Pictures with lens parameters
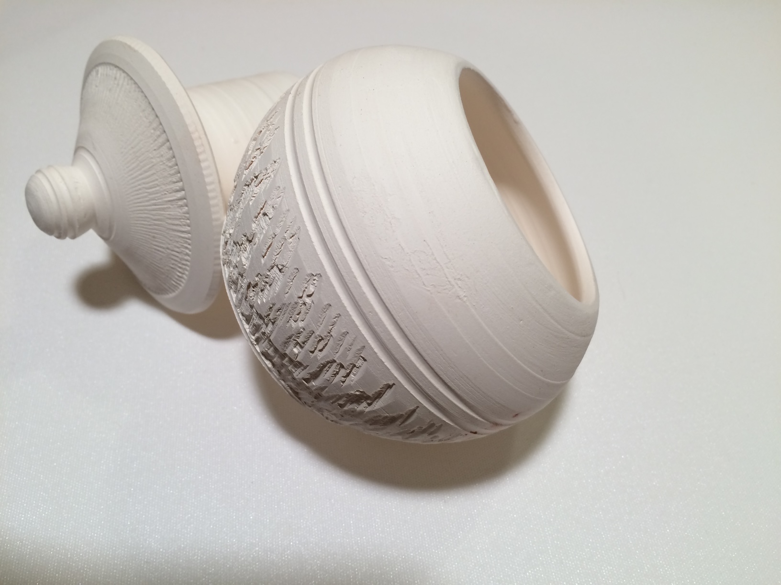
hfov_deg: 61.7
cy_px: 292
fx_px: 654
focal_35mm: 29
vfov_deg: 48.2
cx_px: 390
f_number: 2.2
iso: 40
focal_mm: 4.15
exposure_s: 1/30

**Your instructions**
Leave out the pictures and print every line of the data exactly.

**Task solution**
hfov_deg: 61.7
cy_px: 292
fx_px: 654
focal_35mm: 29
vfov_deg: 48.2
cx_px: 390
f_number: 2.2
iso: 40
focal_mm: 4.15
exposure_s: 1/30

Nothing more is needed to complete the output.